According to Small Business Administration, a US government agency that provides support to entrepreneurs and small businesses, about 20% of business start-ups fail in the first year. Another 50% if not more succumb to business failure within five years. And by year 10 only about 33% are still in existence.
The picture in South Africa is similarly gloomy, especially with the National Development Plan aiming for small businesses to be creating 90% of new jobs by 2030.
Allon Raiz, CEO of leading business incubator Raizcorp, says there are several reasons small businesses find it hard to succeed.
Moneyweb asked him to highlight the most common mistakes made by would-be entrepreneurs.
Not being ready
Sometimes aspiring entrepreneurs think they are ready to be an entrepreneur when they are not.
It’s a good idea for would-be business owners to ask themselves if they really are ready to become an entrepreneur or if they are nurturing a fantasy of what entrepreneurship is.
Entrepreneurship requires sacrifice and commitment, and a level of perseverance that most would-be entrepreneurs underestimate.
Lack of a compelling economic right to exist
Often, aspiring entrepreneurs do not have something unique to sell, lacking a competitive advantage. In most cases, they are selling what everyone else is selling.
Sometimes they fail because there isn’t a real market for what they are selling. Before starting a business, the entrepreneur must really understand the market potential for their product or service. They cannot simply assume that there is a big market because their friends and family tell them they would buy from them.

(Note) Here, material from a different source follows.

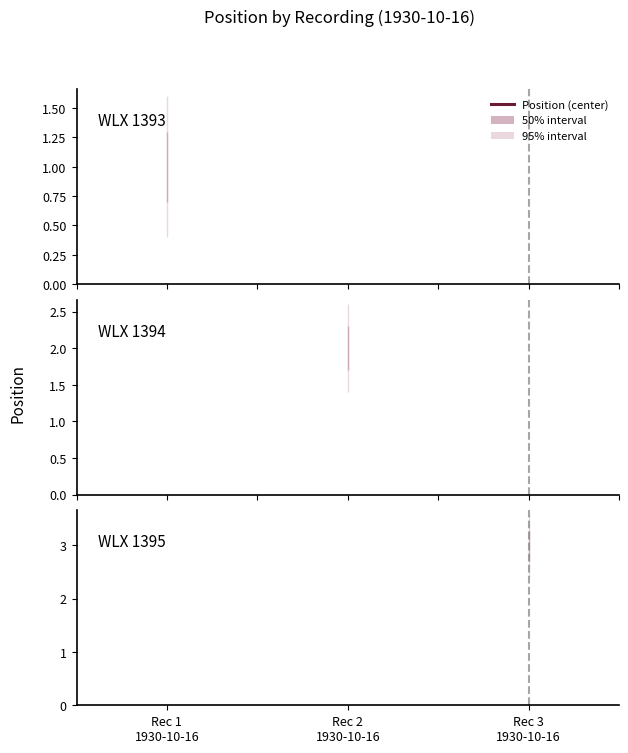

Rank the categories by value from lowest to highest.

1930-10-16, 1930-10-16, 1930-10-16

In addition, some entrepreneurs do not have the ability or desire to sell.
“I have often observed entrepreneurs who are afraid to go out and sell because they are afraid of rejection,” says Raiz.
Selling at a loss
Most entrepreneurs cost their products or services incorrectly and end up selling at a loss. They create their selling price at 5% or 10% less than their competitors and never truly understand what it costs to produce their services. The result is that they are always cash-flow starved and cannot understand why they are working so hard and making no money.
Lack of adequate funding
Most start-up entrepreneurs underestimate how long it will take to break even. They overestimate their ability to sell (or for the market to accept them), and they underestimate their competitors. All this results in a much longer period to generate sufficient turnover to break even.

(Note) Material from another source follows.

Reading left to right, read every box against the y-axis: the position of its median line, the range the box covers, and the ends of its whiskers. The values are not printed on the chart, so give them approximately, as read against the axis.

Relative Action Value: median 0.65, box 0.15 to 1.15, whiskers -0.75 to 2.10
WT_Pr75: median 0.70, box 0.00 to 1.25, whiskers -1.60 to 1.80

“My view is that if their financial modelling predicts that they will take six months to break even, then they need to make sure they have at least one year’s worth of funding,” says Raiz.
“And if their break-even suggests one year, then they would need two years’ worth of funding and so on.”
Being afraid of finances
Too many entrepreneurs are afraid of the numbers and do not respect their financials enough. Financial discipline is sorely lacking.
Many entrepreneurs make the fatal mistake of trying to save money by doing the books themselves and not outsourcing this function to a bookkeeper.
The result is poor financial records, which means they are less likely to find funding from financial institutions in the future. The longer they take to build financial discipline, the bigger the mess and the bigger the cost to clean up that mess. The problem becomes so big that they simply give up on their financials.
Without understanding your financials, you do not understand your business and therefore you are far more likely to fail.